Según el mandatario, cualquier intento de control extranjero sobre estos recursos representa una violación directa a la soberanía nacional. En ese sentido, calificó la política de Washington como “la diplomacia de la barbarie”, al considerar que se basa en la coerción económica y la amenaza militar.
Bloqueo petrolero y acusaciones de terrorismo
Las declaraciones del gobierno venezolano se produjeron horas después de que Estados Unidos anunciara un bloqueo total a buques petroleros presuntamente vinculados con Venezuela, así como la designación del gobierno de Maduro como una “Organización Terrorista Extranjera”.
Esta medida amplía el alcance de las sanciones ya existentes y podría afectar severamente las exportaciones de crudo, principal fuente de ingresos del país sudamericano.
Analistas advierten que el endurecimiento de las sanciones podría profundizar la crisis económica venezolana y aumentar la tensión regional, al tiempo que incrementa el riesgo de confrontaciones indirectas.
Versiones sobre un posible anuncio de guerra
El clima de incertidumbre se intensificó tras la difusión, en un podcast conducido por el comentarista Tucker Carlson y el exjuez Andrew Napolitano, de versiones que señalan que el Congreso estadounidense habría sido informado sobre una guerra “inminente” contra Venezuela.

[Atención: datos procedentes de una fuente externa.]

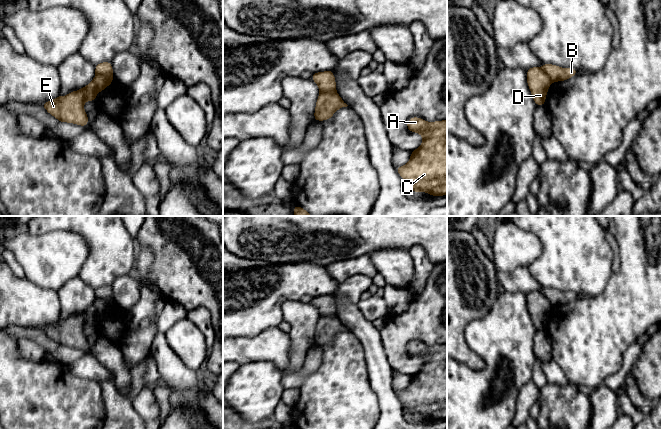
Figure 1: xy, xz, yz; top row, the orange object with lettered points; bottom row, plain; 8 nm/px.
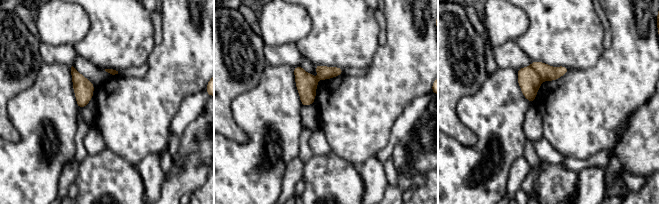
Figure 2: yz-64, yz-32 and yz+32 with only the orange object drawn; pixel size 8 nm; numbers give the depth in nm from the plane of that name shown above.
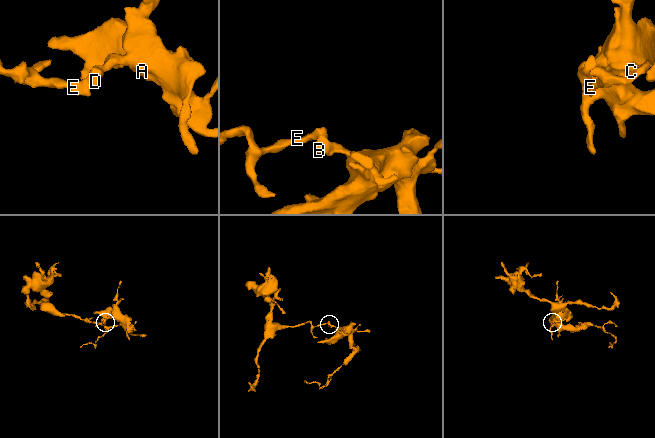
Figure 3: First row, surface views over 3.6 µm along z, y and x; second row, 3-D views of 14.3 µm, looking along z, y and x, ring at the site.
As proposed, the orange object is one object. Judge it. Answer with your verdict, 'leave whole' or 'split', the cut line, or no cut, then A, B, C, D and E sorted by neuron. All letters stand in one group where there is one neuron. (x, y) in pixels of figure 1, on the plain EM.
split; cut xy (96, 298), (112, 303); groups A B C / D E

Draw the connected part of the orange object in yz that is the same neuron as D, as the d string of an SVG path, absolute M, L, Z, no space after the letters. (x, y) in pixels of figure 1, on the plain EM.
M531 291L527 295L527 308L537 330L544 330L548 313L552 307L549 300L539 291Z

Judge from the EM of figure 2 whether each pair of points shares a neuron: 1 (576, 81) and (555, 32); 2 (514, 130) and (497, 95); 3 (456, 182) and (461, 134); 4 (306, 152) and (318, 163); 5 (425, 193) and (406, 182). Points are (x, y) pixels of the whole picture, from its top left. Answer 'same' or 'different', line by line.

De acuerdo con esa información, el anuncio podría realizarse durante un mensaje presidencial programado para la noche de este mismo miércoles a las 9:00 p.m., lo que ha generado preocupación tanto dentro como fuera del país sudamericano.
Hasta el momento, no existe confirmación oficial por parte de la Casa Blanca sobre un anuncio de carácter militar.

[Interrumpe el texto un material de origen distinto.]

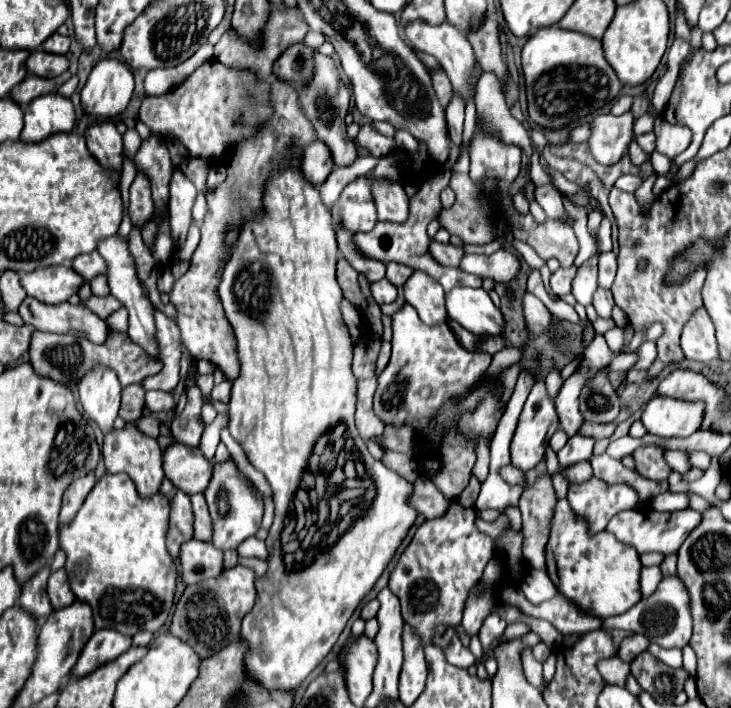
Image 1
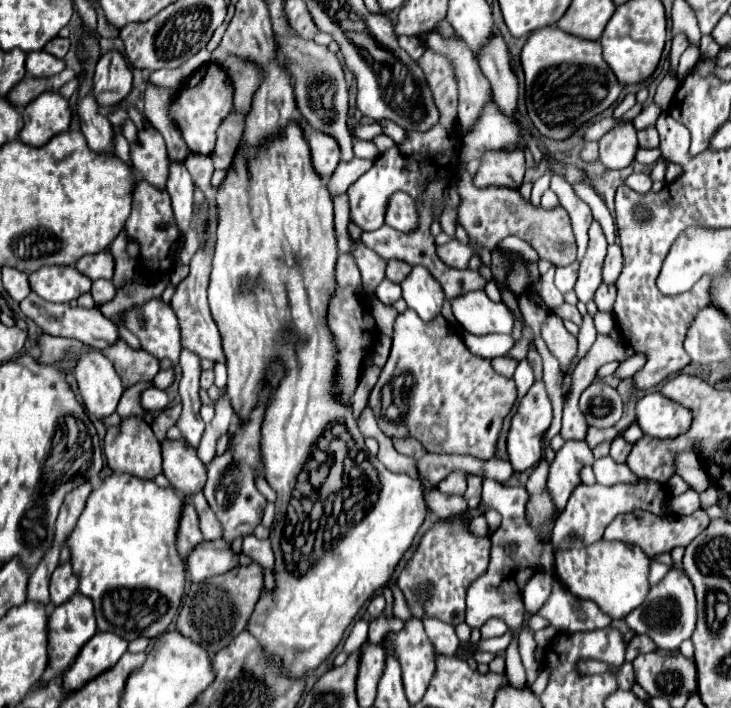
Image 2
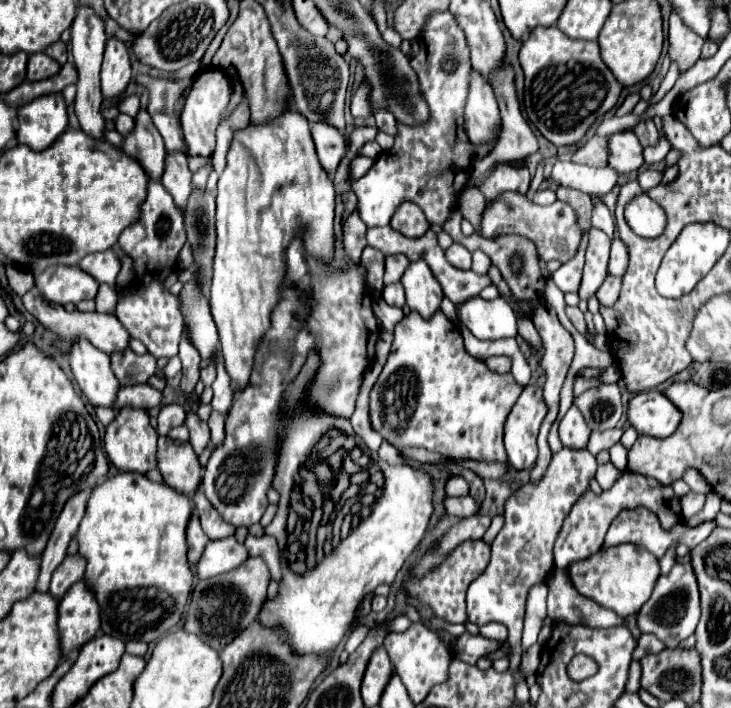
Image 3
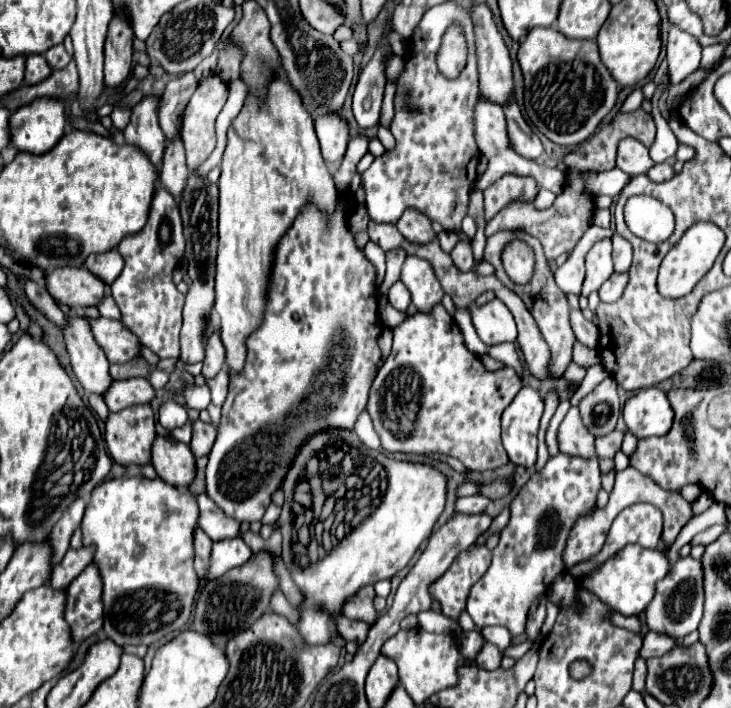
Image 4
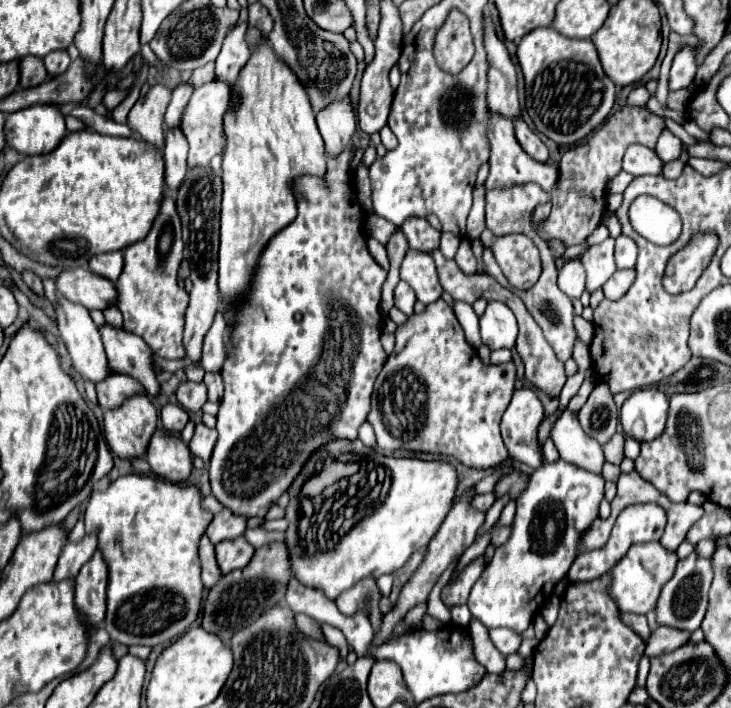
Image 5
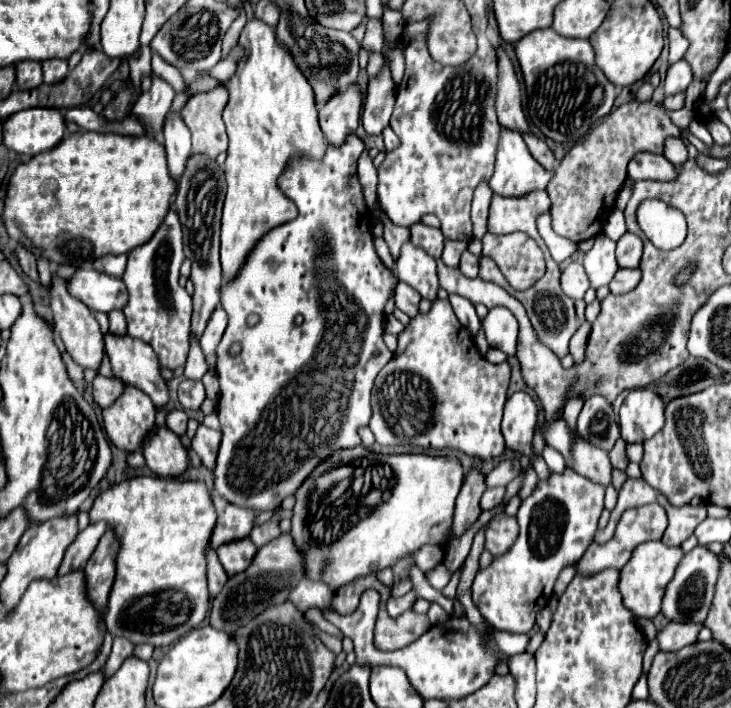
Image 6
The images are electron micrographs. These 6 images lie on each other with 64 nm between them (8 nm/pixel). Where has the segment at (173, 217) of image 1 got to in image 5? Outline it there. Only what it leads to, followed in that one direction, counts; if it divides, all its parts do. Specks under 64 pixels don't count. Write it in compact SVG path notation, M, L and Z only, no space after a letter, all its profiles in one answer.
M166 128L164 142L164 162L166 162L166 186L170 192L180 188L180 182L186 176L186 156L188 156L188 140L184 140L184 132L180 128Z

Reacciones y preocupación internacional
Las declaraciones de Maduro han generado reacciones encontradas en la región. Mientras aliados del gobierno venezolano han expresado su respaldo a la defensa de la soberanía nacional, otros países han llamado a la moderación y al diálogo para evitar una escalada del conflicto.

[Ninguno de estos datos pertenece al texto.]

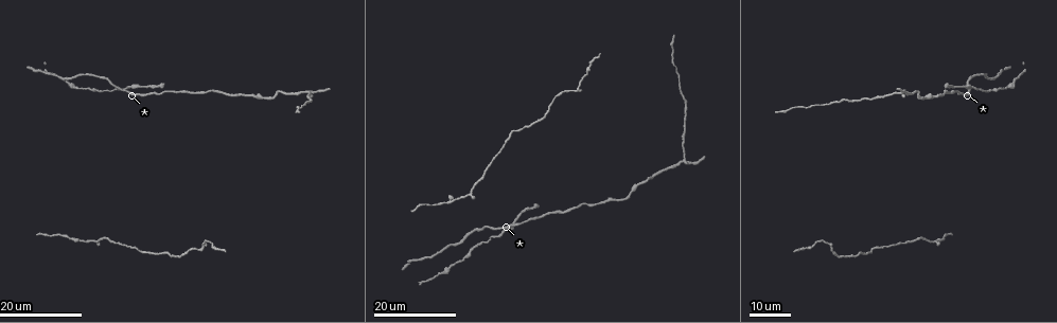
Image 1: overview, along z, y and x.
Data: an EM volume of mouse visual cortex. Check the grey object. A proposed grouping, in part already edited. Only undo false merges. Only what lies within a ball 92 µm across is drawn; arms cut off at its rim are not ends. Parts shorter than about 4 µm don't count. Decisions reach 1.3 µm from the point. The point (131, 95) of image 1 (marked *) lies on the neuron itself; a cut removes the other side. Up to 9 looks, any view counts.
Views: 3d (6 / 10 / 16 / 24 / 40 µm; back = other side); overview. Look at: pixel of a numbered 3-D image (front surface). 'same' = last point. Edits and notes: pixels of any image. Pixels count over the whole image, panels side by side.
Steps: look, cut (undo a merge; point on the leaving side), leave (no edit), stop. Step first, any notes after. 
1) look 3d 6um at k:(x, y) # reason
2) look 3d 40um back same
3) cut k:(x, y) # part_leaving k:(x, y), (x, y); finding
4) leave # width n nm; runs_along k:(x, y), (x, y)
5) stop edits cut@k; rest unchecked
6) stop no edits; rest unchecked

look 3d 24um at 1:(129, 85) # arms part here

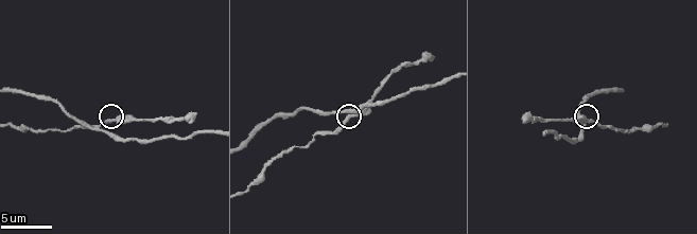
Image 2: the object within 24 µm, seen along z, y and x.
look 3d 10um at 2:(348, 119)

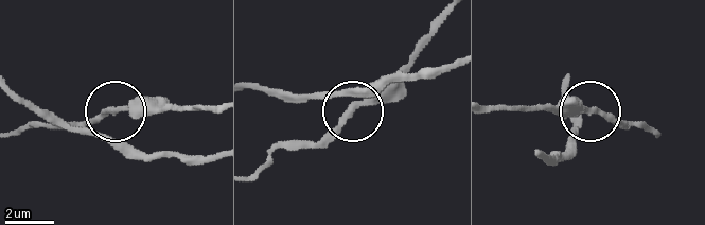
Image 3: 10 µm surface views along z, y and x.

Expertos en relaciones internacionales señalan que el enfrentamiento retórico entre ambos gobiernos incrementa el riesgo de una crisis mayor, especialmente en un contexto global marcado por conflictos armados y tensiones geopolíticas.
Un escenario de alta incertidumbre
Aunque por ahora no se ha confirmado una acción militar directa, el intercambio de acusaciones, las sanciones económicas y las versiones sobre una guerra inminente mantienen a Venezuela y a la región en un estado de alerta.
El desarrollo de los acontecimientos dependerá en gran medida de las decisiones que adopte Washington en las próximas horas y de la respuesta diplomática del gobierno venezolano, en un escenario donde la confrontación verbal ya ha alcanzado niveles críticos.